Chassagnon Serge, Minotti Lorella, Kremer Stephane, Verceuil Laurent, Hoffmann Dominique, Benabid Alim Louis, Kahane Philippe
Service de Neurologie, Neuropsychologie et explorations fonctionnelles des épilepsies, hospices civils de Strasbourg, Strasbourg, France.
Epilepsia. 2003 Jun;44(6):859-63. doi: 10.1046/j.1528-1157.2003.60802.x.
Substantial data are missing about the anatomic location of frontal regions supporting gelastic seizures.
We report the results of stereo-electro-encephalographic recordings performed over several distinct functional premotor and executive fields in a patient whose seizures were characterized by dyskinetic behavior and ictal laughter, in the absence of cerebral MRI abnormalities.
The epileptogenic zone was circumscribed in the anterior and ventral part of the supplementary motor area and the underlying dorsal cingulate cortex. There were no or little spreading to cortical neighboring areas. The patient is seizure-free (follow-up of 27 months) after a stereotactic electric radiofrequency lesion of the epileptogenic focus.

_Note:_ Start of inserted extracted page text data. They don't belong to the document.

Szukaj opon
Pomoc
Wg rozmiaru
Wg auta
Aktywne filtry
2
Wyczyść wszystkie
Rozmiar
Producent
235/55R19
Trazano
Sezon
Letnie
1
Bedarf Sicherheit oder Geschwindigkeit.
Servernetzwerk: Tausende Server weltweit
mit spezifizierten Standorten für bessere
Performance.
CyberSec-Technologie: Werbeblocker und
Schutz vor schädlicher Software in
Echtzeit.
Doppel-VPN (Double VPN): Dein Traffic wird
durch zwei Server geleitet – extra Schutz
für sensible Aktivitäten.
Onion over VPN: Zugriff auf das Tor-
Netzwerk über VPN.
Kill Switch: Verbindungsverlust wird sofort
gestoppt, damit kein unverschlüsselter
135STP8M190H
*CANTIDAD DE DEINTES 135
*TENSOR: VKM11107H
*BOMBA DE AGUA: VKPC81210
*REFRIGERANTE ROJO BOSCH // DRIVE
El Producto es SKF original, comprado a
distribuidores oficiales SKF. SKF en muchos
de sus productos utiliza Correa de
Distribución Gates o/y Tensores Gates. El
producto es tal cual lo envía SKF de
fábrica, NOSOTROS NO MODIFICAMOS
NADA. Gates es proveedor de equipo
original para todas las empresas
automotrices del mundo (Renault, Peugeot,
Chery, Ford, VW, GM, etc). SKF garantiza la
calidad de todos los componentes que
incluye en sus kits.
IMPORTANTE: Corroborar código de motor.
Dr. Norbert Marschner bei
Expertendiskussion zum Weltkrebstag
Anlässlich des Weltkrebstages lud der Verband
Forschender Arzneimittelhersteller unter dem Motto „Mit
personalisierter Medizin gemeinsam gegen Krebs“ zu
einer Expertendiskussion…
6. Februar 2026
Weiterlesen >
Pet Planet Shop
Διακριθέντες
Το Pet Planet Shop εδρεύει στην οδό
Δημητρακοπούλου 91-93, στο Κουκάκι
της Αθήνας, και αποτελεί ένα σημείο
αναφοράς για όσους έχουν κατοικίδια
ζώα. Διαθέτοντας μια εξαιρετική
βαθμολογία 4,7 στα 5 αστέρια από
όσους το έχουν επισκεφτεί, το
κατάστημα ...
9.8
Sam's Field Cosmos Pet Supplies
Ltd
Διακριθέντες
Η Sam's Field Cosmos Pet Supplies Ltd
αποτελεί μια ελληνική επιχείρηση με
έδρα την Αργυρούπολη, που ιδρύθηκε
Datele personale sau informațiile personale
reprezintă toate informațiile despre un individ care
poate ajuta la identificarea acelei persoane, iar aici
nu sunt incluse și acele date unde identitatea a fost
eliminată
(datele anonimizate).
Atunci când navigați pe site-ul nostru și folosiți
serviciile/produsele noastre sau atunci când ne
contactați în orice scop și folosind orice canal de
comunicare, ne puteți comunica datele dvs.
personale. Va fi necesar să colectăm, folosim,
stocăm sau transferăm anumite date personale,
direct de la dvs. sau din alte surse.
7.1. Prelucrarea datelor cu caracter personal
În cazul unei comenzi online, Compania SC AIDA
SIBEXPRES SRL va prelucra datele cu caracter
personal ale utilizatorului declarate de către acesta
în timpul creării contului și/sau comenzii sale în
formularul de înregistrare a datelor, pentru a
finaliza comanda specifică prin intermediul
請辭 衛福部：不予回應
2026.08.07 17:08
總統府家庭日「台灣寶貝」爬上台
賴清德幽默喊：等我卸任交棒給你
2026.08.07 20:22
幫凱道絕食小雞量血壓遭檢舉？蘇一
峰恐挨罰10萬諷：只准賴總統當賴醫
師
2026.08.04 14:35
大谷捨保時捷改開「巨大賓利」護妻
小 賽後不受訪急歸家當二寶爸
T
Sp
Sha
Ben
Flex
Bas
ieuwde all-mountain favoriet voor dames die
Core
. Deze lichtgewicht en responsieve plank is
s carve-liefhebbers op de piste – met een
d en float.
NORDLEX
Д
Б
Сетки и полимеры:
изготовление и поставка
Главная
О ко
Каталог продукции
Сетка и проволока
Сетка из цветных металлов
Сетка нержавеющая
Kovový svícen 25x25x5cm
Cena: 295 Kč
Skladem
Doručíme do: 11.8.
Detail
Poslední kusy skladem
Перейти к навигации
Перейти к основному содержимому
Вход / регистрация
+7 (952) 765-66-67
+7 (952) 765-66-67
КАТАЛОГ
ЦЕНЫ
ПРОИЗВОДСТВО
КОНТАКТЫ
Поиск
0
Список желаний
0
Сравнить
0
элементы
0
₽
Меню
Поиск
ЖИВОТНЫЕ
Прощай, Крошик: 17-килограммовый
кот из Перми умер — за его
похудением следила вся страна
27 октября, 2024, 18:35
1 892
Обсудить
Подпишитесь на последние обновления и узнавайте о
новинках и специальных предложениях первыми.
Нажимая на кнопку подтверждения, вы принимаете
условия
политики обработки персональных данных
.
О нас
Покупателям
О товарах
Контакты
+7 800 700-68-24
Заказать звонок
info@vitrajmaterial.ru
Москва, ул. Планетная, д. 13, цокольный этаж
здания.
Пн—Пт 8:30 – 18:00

The present data suggest that pericingulate premotor areas are involved in the triggering of the motor component of laughter. In this case, the coexistence of paroxysmal dyskinesias during laughter might reflect the involvement of specific compartment(s) of the basal ganglia.
关于支持痴笑性癫痫发作的额叶区域的解剖位置,大量数据缺失。
我们报告了对一名患者在几个不同的功能性运动前区和执行区域进行立体脑电图记录的结果。该患者的癫痫发作表现为运动障碍行为和发作性笑,且脑部磁共振成像无异常。
致痫区局限于辅助运动区的前部和腹侧以及其下方的背侧扣带回皮质。向邻近皮质区域的扩散不存在或很少。在对致痫灶进行立体定向射频毁损后,该患者无癫痫发作(随访27个月)。
目前的数据表明,扣带回周围运动前区参与了笑的运动成分的触发。在这种情况下,笑时阵发性运动障碍的共存可能反映了基底神经节特定部分的参与。